Especially if Chinese nuclear R&D advocates get their way, market pressures could paradoxically result in a decision to accelerate deployment of reprocessing plants and fast reactors—even if uranium is cheap and fast reactors are expensive—because the future political decisionmaking environment in China will be expected to become increasingly adverse toward these investments. One senior Chinese R&D scientist in 2016 said, “We need to close the fuel cycle now because as time goes by, it will become more and more difficult to do it, and in a few years the window will close.”³⁴⁹ The prospect that the forces of globalization and corporatization might eventually prevent China from realizing its closed fuel cycle vision was echoed in 2014 by a high-level U.S. government official who had been discussing bilateral cooperation with Chinese counterparts: “The more meetings we have, the more it seems that their nuclear program in a few years could look like ours”—firmly focused on PWRs and with little appetite inside corporate boardrooms and government agencies for assuming additional technological or project risk.

Industry experts from Russia, Western Europe, Japan, and the United States attending Carnegie workshops concurred that the cost of setting up facilities for a closed industrial nuclear fuel cycle will be daunting and, said one, “that cannot be left to the market.” In Western countries and Japan today, these experts said, it would be unthinkable that a nuclear power plant owner-operator would on its own make an investment in a fast reactor and associated fuel cycle installations for the purpose of generating electricity. In China’s far more strategic calculus, economics may not be a show-stopper, but stranded investments must be a concern and decisionmakers may seek a solution that permits China in the short term to continue to advance and protect its nuclear fuel cycle know-how while avoiding making hasty commitments to technologies that may become obsolescent. “Without a clear roadmap [for] future fast reactor technology, a reprocessing plant based on PUREX could prove to be a wasted investment depending on what else comes along.”³⁵⁰

For China, the ultimate consequence of hedging on its future nuclear fuel cycle investments would be to accept the possibility that its fundamental assumption—that China will need nuclear power for hundreds of years—may be wrong. As one French government nuclear official familiar with China’s nuclear fuel cycle program put it in September 2017: “If in a decade or two there is a revolution in electricity storage technology, then by 2050 all our power will come from renewables and batteries.” Should such logic prevail in light of great uncertainty about future technology development, China’s forthcoming decisions now through the 2020s about a closed nuclear fuel cycle might not be yes or a no. Instead, and despite the risks that some know-how and industrial capacity might be lost, China might elect to pursue a deeper and more extended R&D program, including on fast reactor development and reprocessing technology, that extends beyond 2030. “If China spends its money doing 15–20 years of nuclear fuel cycle R&D, it will learn more things.”³⁵¹ In two decades, the prospects for fusion energy, advanced fission energy fuel technologies, key non-nuclear technologies, and, more generally, the global risk profile and economic environment for nuclear power, may be more confidently assessed than today.

++++++++++

What this exercise asks
(1) According to the excerpt on China's closed nuclear fuel cycle, where did the industry experts at the Carnegie workshops come from? List every place named.
(2) In the excerpt on China's closed nuclear fuel cycle, in what year did a senior Chinese R&D scientist say the fuel cycle must be closed now?
(3) Summarize the excerpt on China's closed nuclear fuel cycle in two sentences.

Source records:
++++++++++

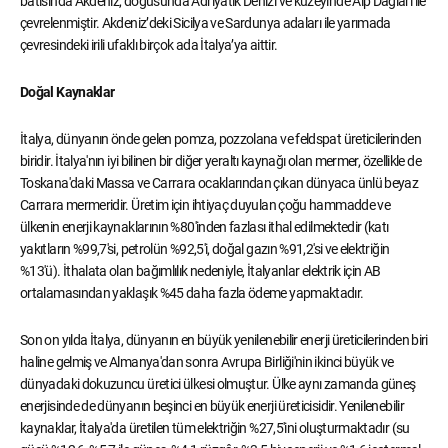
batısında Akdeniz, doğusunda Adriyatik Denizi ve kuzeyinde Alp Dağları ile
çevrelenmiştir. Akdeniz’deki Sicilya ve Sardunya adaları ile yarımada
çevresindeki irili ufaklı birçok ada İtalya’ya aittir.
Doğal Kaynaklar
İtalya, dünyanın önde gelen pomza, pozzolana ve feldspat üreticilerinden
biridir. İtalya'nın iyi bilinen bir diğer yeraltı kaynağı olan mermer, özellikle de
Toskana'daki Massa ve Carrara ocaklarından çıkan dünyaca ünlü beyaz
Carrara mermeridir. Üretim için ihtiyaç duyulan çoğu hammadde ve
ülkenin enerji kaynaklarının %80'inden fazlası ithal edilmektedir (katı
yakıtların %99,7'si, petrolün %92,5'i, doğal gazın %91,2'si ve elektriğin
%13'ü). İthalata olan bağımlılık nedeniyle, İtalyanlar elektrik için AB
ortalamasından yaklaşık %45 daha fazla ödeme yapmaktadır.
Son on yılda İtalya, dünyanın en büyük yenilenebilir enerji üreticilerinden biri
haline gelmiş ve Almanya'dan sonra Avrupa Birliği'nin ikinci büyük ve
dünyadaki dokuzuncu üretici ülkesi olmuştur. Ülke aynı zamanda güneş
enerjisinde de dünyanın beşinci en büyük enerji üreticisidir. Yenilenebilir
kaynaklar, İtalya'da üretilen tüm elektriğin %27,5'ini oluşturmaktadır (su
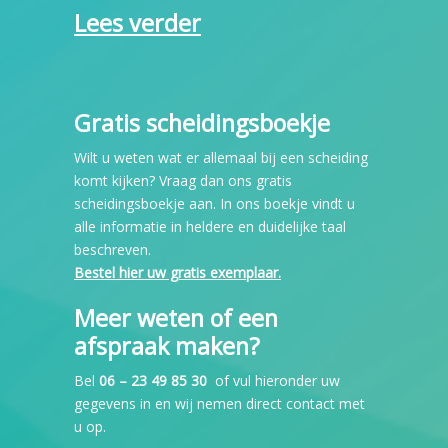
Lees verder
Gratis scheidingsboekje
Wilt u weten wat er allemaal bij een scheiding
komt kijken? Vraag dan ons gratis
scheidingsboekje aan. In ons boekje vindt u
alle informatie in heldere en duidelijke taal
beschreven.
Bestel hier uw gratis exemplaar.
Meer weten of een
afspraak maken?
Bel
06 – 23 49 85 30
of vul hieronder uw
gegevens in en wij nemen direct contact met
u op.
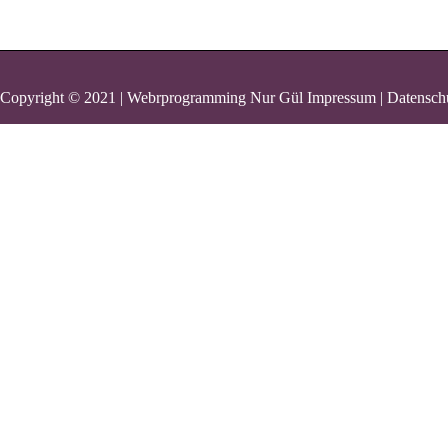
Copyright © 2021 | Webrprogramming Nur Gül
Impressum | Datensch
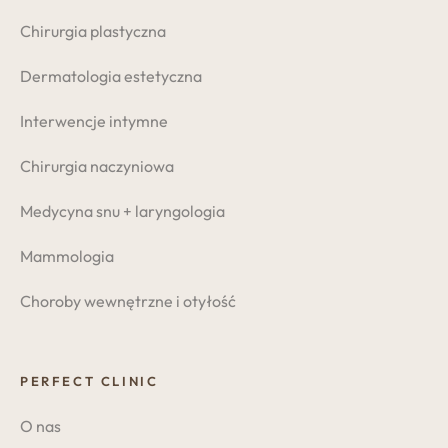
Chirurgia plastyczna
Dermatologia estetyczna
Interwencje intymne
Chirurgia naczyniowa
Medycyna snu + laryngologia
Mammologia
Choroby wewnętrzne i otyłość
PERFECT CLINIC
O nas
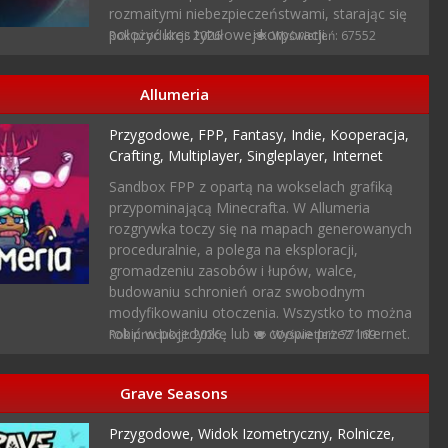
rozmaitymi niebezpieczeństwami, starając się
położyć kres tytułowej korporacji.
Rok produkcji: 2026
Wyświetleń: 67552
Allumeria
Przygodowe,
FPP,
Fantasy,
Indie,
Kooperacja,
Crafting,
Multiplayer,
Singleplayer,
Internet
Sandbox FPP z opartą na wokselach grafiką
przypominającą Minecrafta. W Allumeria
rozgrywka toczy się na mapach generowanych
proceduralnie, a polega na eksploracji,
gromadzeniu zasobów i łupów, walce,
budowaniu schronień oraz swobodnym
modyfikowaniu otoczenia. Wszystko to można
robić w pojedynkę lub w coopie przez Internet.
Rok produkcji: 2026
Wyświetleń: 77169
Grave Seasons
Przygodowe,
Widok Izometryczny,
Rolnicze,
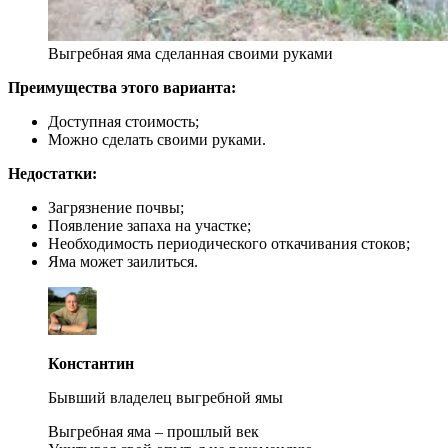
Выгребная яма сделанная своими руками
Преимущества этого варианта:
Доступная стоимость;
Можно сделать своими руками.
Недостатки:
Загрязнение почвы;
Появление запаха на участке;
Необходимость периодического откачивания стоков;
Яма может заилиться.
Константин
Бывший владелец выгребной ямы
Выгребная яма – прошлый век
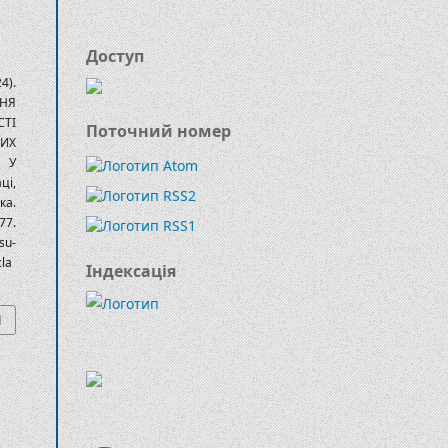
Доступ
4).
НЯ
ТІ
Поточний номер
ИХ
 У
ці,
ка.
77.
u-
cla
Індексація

++++++++++

Answers to the tasks
(1) Russia, Western Europe, Japan, and the United States

(2) 2016

(3) China might speed up deployment of reprocessing plants and fast reactors because decisionmaking is expected to turn against these investments, yet experts at Carnegie workshops called the cost of a closed fuel cycle daunting, and stranded investments must concern China. China might instead pursue a deeper R&D program that extends beyond 2030, accepting that its assumption of needing nuclear power for hundreds of years may be wrong.